**WHAT THIS TASK INVOLVES:**
Could you return every record below exactly as it stands, leaving out the pictures?

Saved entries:
▽
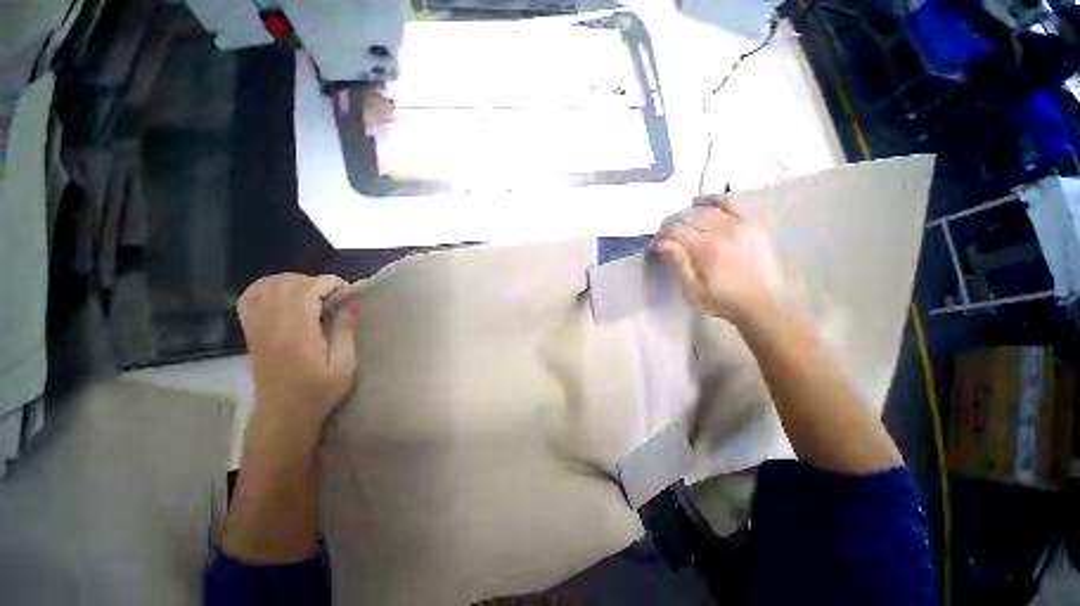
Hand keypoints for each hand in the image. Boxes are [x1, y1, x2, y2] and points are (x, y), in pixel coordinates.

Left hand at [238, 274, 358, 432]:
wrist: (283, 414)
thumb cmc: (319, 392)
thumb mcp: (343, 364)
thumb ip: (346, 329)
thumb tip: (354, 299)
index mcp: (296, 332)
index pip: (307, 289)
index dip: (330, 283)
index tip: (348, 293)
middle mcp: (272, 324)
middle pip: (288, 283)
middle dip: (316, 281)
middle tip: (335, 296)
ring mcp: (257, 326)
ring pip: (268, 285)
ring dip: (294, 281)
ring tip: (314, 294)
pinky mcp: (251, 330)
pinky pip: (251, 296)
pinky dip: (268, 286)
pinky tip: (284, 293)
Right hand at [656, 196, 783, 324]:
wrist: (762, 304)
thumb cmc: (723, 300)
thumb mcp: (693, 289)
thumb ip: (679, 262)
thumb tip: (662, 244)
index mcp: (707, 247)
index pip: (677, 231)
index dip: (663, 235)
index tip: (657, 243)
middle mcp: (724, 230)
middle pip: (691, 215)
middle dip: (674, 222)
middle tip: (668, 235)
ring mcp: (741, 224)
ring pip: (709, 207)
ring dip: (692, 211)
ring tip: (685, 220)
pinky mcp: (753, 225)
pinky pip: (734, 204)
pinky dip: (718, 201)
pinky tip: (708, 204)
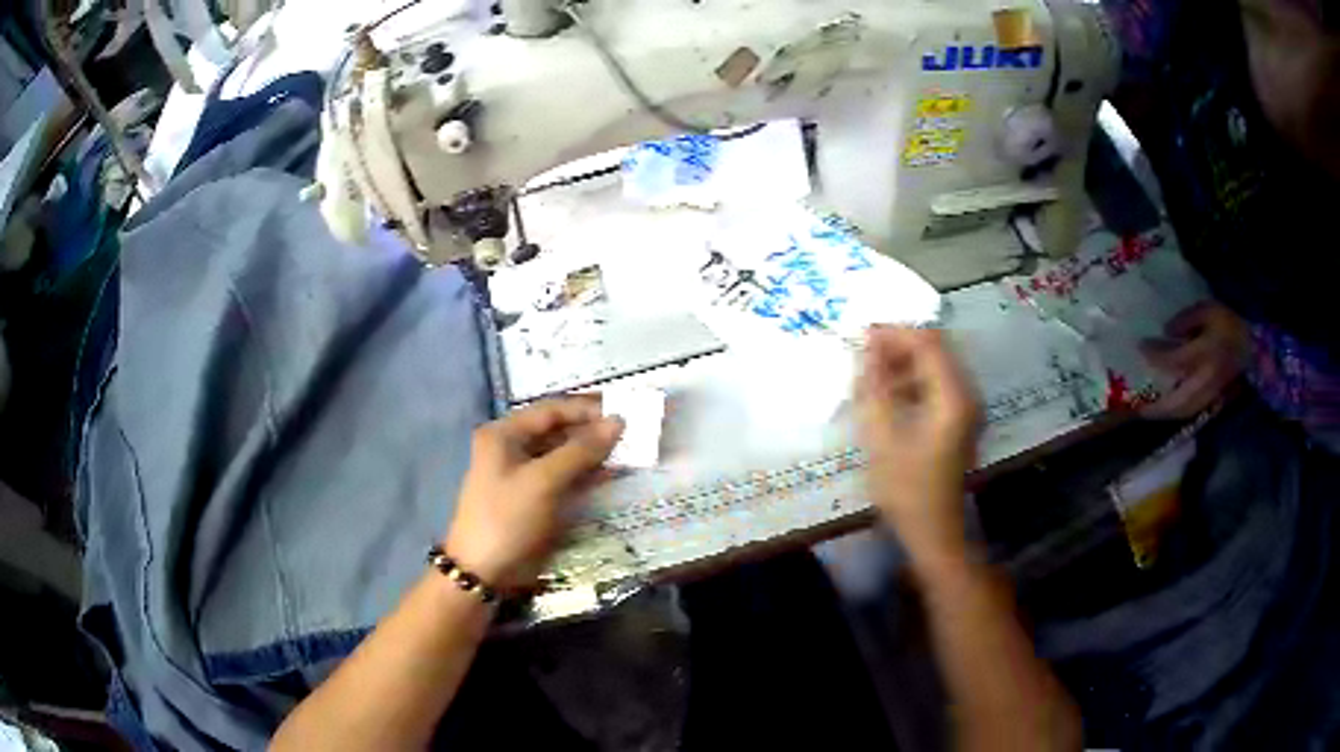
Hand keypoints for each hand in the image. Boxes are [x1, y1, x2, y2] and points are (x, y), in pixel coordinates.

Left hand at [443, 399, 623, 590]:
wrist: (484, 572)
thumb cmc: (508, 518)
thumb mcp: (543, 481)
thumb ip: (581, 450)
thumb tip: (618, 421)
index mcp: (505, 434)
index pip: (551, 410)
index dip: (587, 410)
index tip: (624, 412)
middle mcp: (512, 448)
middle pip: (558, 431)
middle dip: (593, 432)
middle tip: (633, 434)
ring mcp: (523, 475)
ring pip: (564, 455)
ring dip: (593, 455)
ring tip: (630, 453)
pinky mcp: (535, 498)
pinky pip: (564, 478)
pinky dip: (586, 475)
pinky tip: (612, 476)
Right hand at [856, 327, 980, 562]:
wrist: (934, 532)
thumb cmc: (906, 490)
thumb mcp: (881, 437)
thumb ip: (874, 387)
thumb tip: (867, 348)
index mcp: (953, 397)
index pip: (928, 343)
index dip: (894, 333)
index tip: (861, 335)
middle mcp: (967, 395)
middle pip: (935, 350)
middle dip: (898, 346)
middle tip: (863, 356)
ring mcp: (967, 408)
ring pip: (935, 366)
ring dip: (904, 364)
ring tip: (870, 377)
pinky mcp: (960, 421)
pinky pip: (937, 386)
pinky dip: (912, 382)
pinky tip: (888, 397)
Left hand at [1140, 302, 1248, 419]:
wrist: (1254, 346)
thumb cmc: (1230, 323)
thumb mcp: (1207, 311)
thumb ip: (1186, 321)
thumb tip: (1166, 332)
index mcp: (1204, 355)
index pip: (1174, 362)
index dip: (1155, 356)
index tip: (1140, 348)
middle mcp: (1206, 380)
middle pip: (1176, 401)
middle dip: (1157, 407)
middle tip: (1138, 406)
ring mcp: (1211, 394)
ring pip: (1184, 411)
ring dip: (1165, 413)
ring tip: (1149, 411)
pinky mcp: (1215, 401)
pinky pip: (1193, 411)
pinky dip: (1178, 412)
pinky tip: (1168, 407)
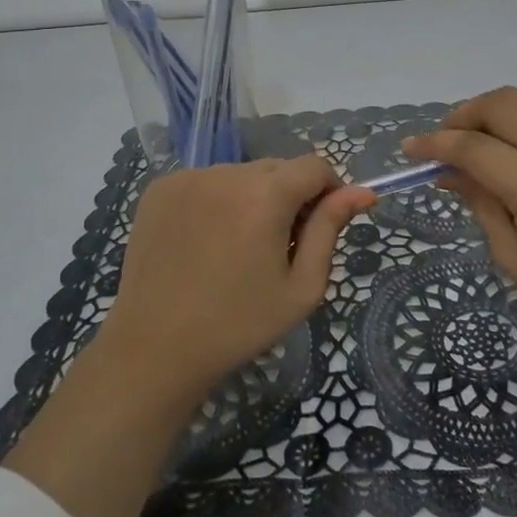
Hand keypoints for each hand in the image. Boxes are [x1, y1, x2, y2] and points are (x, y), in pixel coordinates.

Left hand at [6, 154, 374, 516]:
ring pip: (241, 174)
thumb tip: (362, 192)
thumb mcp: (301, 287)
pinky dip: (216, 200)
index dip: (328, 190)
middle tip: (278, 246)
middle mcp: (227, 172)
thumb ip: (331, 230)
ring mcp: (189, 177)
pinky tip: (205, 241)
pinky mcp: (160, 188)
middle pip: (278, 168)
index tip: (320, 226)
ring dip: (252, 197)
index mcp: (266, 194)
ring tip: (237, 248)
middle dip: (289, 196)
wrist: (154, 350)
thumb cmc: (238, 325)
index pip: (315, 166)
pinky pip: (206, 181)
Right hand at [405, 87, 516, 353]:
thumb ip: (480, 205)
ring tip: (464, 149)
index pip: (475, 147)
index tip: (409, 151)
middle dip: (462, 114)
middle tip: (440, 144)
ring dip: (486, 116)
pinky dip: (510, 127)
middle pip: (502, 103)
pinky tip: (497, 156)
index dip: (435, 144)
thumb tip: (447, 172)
△
**ANSWER BOX:**
Hand keypoints for each hand in the image. Boxes are [x1, y1, x2, y2] and points are (x, y), in pixel coordinates.

Left hand at [238, 274, 358, 432]:
wrist: (283, 414)
thumb cmc: (319, 392)
thumb mcp: (343, 364)
thumb ip: (346, 329)
thumb tip: (354, 299)
index mcp: (296, 332)
index pip: (307, 289)
index dip: (330, 283)
index tip: (348, 293)
middle mcp: (272, 324)
middle pip: (288, 283)
middle dip: (316, 281)
middle tip: (335, 296)
ring mcp: (257, 326)
ring pip: (268, 285)
ring dip: (294, 281)
ring tip: (314, 294)
pinky mcp: (251, 330)
pinky pip: (251, 296)
pinky dip: (268, 286)
pinky tip: (284, 293)
Right hand at [656, 196, 783, 324]:
wrist: (762, 304)
thumb cmc: (723, 300)
thumb mcp: (693, 289)
thumb ip: (679, 262)
thumb tip: (662, 244)
index mcp: (707, 247)
index pip: (677, 231)
index dip: (663, 235)
index tip: (657, 243)
middle mcp: (724, 230)
middle pip: (691, 215)
middle dip: (674, 222)
middle tip: (668, 235)
ring mcp: (741, 224)
ring pip: (709, 207)
ring dip: (692, 211)
ring tip: (685, 220)
pinky mcp: (753, 225)
pinky pip: (734, 204)
pinky dip: (718, 201)
pinky tip: (708, 204)
Hand keypoints for each hand in the image. Boxes are [x1, y1, x2, y2] and points are (x, y), in pixel coordinates.

Left hand at [443, 399, 623, 590]:
wrist: (484, 572)
thumb cmc: (508, 518)
thumb mcp: (543, 481)
thumb ip: (581, 450)
thumb tip: (618, 421)
index mcp: (505, 434)
index pip: (551, 410)
index dip: (587, 410)
index tip: (624, 412)
middle mcp: (512, 448)
middle pip: (558, 431)
middle dip: (593, 432)
middle tip: (633, 434)
ring mcp: (523, 475)
ring pip: (564, 455)
ring dip: (593, 455)
ring tip: (630, 453)
pinky mcp: (535, 498)
pinky pip: (564, 478)
pinky dip: (586, 475)
pinky tip: (612, 476)
Right hand at [856, 327, 980, 562]:
wrist: (934, 532)
thumb cmc: (906, 490)
thumb mcp: (881, 437)
thumb ip: (874, 387)
thumb tip: (867, 348)
index mcp: (953, 397)
index pip: (928, 343)
index dip: (894, 333)
index tip: (861, 335)
middle mcp: (967, 395)
middle pip: (935, 350)
middle dip: (898, 346)
middle tip: (863, 356)
ring mcp: (967, 408)
ring pip: (935, 366)
ring dip: (904, 364)
ring tip: (870, 377)
pinky mcp: (960, 421)
pinky pip: (937, 386)
pinky dip: (912, 382)
pinky tip: (888, 397)
Left hand at [1140, 302, 1248, 419]:
wrist: (1254, 346)
thumb cmc: (1230, 323)
thumb mcp: (1207, 311)
thumb ip: (1186, 321)
thumb tip: (1166, 332)
index mcp: (1204, 355)
index pip: (1174, 362)
index dip: (1155, 356)
index tip: (1140, 348)
middle mcp: (1206, 380)
middle pip: (1176, 401)
middle dip: (1157, 407)
middle tip: (1138, 406)
ring mcp: (1211, 394)
ring pip: (1184, 411)
ring dip: (1165, 413)
ring tip: (1149, 411)
pinky mcp: (1215, 401)
pinky pip: (1193, 411)
pinky dip: (1178, 412)
pinky tip: (1168, 407)
Hand keypoints for each hand in the image. Boxes are [x1, y1, x2, y2] and points are (x, y), in pixel coordinates.

Left hand at [6, 154, 374, 516]:
ring pip: (241, 174)
thumb tip: (362, 192)
thumb mcp: (301, 287)
pinky dip: (216, 200)
index dip: (328, 190)
middle tip: (278, 246)
middle mcp: (227, 172)
thumb ip: (331, 230)
ring mcp: (189, 177)
pinky tip: (205, 241)
pinky mcp: (160, 188)
middle pip: (278, 168)
index tip: (320, 226)
ring dip: (252, 197)
index mcp: (266, 194)
ring tip: (237, 248)
middle dip: (289, 196)
wrist: (154, 350)
thumb cmc: (238, 325)
index pip: (315, 166)
pinky pip: (206, 181)
Right hand at [405, 87, 516, 353]:
thumb ip: (480, 205)
ring tip: (464, 149)
index pip: (475, 147)
index tip: (409, 151)
middle dip: (462, 114)
middle tip: (440, 144)
ring dip: (486, 116)
pinky dip: (510, 127)
middle pip: (502, 103)
pinky tip: (497, 156)
index dip: (435, 144)
thumb tip: (447, 172)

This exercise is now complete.